**WORK ORDER**:
A verbatim transcription of every record below is required.

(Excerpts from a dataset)
————

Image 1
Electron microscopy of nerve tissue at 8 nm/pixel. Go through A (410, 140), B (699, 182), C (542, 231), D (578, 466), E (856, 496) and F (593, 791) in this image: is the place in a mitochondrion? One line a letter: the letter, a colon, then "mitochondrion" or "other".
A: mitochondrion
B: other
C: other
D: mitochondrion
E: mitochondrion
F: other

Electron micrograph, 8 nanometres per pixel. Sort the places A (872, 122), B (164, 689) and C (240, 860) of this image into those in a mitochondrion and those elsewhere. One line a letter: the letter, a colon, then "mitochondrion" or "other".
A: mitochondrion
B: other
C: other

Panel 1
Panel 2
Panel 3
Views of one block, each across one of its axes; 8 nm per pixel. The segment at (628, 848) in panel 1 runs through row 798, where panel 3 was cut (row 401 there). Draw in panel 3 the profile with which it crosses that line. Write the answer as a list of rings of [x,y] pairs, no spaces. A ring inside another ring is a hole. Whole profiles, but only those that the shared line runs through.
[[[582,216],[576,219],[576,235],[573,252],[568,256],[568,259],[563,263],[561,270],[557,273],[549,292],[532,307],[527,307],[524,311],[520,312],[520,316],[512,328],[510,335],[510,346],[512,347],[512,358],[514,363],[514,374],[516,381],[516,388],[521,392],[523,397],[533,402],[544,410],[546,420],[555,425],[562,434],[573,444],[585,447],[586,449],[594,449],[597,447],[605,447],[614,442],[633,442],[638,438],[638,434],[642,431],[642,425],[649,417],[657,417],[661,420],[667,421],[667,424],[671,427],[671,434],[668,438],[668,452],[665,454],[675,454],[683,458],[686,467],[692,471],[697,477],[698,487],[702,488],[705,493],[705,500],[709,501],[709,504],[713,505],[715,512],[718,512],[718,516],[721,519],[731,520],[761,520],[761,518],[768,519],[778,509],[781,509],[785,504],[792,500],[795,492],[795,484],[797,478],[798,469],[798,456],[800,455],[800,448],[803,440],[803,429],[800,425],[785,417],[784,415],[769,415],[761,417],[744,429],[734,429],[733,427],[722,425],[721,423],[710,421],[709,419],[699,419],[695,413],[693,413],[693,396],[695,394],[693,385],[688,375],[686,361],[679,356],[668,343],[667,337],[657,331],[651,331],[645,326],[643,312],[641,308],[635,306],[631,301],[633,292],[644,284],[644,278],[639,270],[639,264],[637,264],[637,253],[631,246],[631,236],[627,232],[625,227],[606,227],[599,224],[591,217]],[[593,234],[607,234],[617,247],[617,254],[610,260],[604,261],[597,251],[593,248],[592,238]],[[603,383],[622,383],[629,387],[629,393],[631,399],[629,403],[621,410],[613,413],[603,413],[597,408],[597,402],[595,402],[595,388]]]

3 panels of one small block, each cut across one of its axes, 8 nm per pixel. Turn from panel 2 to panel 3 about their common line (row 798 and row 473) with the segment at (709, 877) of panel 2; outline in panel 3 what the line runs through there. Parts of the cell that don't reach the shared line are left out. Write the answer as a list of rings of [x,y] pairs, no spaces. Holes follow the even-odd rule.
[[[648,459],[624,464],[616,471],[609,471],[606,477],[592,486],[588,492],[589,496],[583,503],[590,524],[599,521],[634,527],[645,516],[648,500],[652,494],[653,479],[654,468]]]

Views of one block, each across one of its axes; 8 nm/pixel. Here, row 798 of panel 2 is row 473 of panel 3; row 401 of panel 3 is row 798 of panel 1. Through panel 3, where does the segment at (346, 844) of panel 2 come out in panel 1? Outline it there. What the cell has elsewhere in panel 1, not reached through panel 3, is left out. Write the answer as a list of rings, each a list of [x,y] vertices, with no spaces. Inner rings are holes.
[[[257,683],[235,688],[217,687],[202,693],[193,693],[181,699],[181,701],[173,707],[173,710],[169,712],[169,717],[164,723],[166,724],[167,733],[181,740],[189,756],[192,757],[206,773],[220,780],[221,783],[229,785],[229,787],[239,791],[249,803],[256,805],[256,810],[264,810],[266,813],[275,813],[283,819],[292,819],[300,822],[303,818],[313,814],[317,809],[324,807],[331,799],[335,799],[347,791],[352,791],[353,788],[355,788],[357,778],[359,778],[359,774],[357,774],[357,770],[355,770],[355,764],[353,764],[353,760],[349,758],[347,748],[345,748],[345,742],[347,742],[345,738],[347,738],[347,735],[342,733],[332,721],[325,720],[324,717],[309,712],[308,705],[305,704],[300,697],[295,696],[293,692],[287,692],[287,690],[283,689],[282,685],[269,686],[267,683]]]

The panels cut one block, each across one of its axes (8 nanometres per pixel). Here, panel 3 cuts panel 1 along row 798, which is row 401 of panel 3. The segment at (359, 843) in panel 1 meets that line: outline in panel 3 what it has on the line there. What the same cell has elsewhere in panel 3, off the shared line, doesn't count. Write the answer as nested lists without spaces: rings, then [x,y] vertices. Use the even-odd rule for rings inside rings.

————

**EXERCISE ANSWER**:
Image 1
Electron microscopy of nerve tissue at 8 nm/pixel. Go through A (410, 140), B (699, 182), C (542, 231), D (578, 466), E (856, 496) and F (593, 791) in this image: is the place in a mitochondrion? One line a letter: the letter, a colon, then "mitochondrion" or "other".
A: mitochondrion
B: other
C: other
D: mitochondrion
E: mitochondrion
F: other

Electron micrograph, 8 nanometres per pixel. Sort the places A (872, 122), B (164, 689) and C (240, 860) of this image into those in a mitochondrion and those elsewhere. One line a letter: the letter, a colon, then "mitochondrion" or "other".
A: mitochondrion
B: other
C: other

Panel 1
Panel 2
Panel 3
Views of one block, each across one of its axes; 8 nm per pixel. The segment at (628, 848) in panel 1 runs through row 798, where panel 3 was cut (row 401 there). Draw in panel 3 the profile with which it crosses that line. Write the answer as a list of rings of [x,y] pairs, no spaces. A ring inside another ring is a hole. Whole profiles, but only those that the shared line runs through.
[[[582,216],[576,219],[576,235],[573,252],[568,256],[568,259],[563,263],[561,270],[557,273],[549,292],[532,307],[527,307],[524,311],[520,312],[520,316],[512,328],[510,335],[510,346],[512,347],[512,358],[514,363],[514,374],[516,381],[516,388],[521,392],[523,397],[533,402],[544,410],[546,420],[555,425],[562,434],[573,444],[585,447],[586,449],[594,449],[597,447],[605,447],[614,442],[633,442],[638,438],[638,434],[642,431],[642,425],[649,417],[657,417],[661,420],[667,421],[667,424],[671,427],[671,434],[668,438],[668,452],[665,454],[675,454],[683,458],[686,467],[692,471],[697,477],[698,487],[702,488],[705,493],[705,500],[709,501],[709,504],[713,505],[715,512],[718,512],[718,516],[721,519],[731,520],[761,520],[761,518],[768,519],[778,509],[781,509],[785,504],[792,500],[795,492],[795,484],[797,478],[798,469],[798,456],[800,455],[800,448],[803,440],[803,429],[800,425],[785,417],[784,415],[769,415],[761,417],[744,429],[734,429],[733,427],[722,425],[721,423],[710,421],[709,419],[699,419],[695,413],[693,413],[693,396],[695,394],[693,385],[688,375],[686,361],[679,356],[668,343],[667,337],[657,331],[651,331],[645,326],[643,312],[641,308],[635,306],[631,301],[633,292],[644,284],[644,278],[639,270],[639,264],[637,264],[637,253],[631,246],[631,236],[627,232],[625,227],[606,227],[599,224],[591,217]],[[593,234],[607,234],[617,247],[617,254],[610,260],[604,261],[597,251],[593,248],[592,238]],[[603,383],[622,383],[629,387],[629,393],[631,399],[629,403],[621,410],[613,413],[603,413],[597,408],[597,402],[595,402],[595,388]]]

3 panels of one small block, each cut across one of its axes, 8 nm per pixel. Turn from panel 2 to panel 3 about their common line (row 798 and row 473) with the segment at (709, 877) of panel 2; outline in panel 3 what the line runs through there. Parts of the cell that don't reach the shared line are left out. Write the answer as a list of rings of [x,y] pairs, no spaces. Holes follow the even-odd rule.
[[[648,459],[624,464],[616,471],[609,471],[606,477],[592,486],[588,492],[589,496],[583,503],[590,524],[599,521],[634,527],[645,516],[648,500],[652,494],[653,479],[654,468]]]

Views of one block, each across one of its axes; 8 nm/pixel. Here, row 798 of panel 2 is row 473 of panel 3; row 401 of panel 3 is row 798 of panel 1. Through panel 3, where does the segment at (346, 844) of panel 2 come out in panel 1? Outline it there. What the cell has elsewhere in panel 1, not reached through panel 3, is left out. Write the answer as a list of rings, each a list of [x,y] vertices, with no spaces. Inner rings are holes.
[[[257,683],[235,688],[217,687],[202,693],[193,693],[181,699],[181,701],[173,707],[173,710],[169,712],[169,717],[164,723],[166,724],[167,733],[181,740],[189,756],[192,757],[206,773],[220,780],[221,783],[229,785],[229,787],[239,791],[249,803],[256,805],[256,810],[264,810],[266,813],[275,813],[283,819],[292,819],[300,822],[303,818],[313,814],[317,809],[324,807],[331,799],[335,799],[347,791],[352,791],[353,788],[355,788],[357,778],[359,778],[359,774],[357,774],[357,770],[355,770],[355,764],[353,764],[353,760],[349,758],[347,748],[345,748],[345,742],[347,742],[345,738],[347,738],[347,735],[342,733],[332,721],[325,720],[324,717],[309,712],[308,705],[305,704],[300,697],[295,696],[293,692],[287,692],[287,690],[283,689],[282,685],[269,686],[267,683]]]

The panels cut one block, each across one of its axes (8 nanometres per pixel). Here, panel 3 cuts panel 1 along row 798, which is row 401 of panel 3. The segment at (359, 843) in panel 1 meets that line: outline in panel 3 what it has on the line there. What the same cell has elsewhere in panel 3, off the shared line, doesn't count. Write the answer as nested lists without spaces: rings, then [x,y] vertices. Use the even-odd rule for rings inside rings.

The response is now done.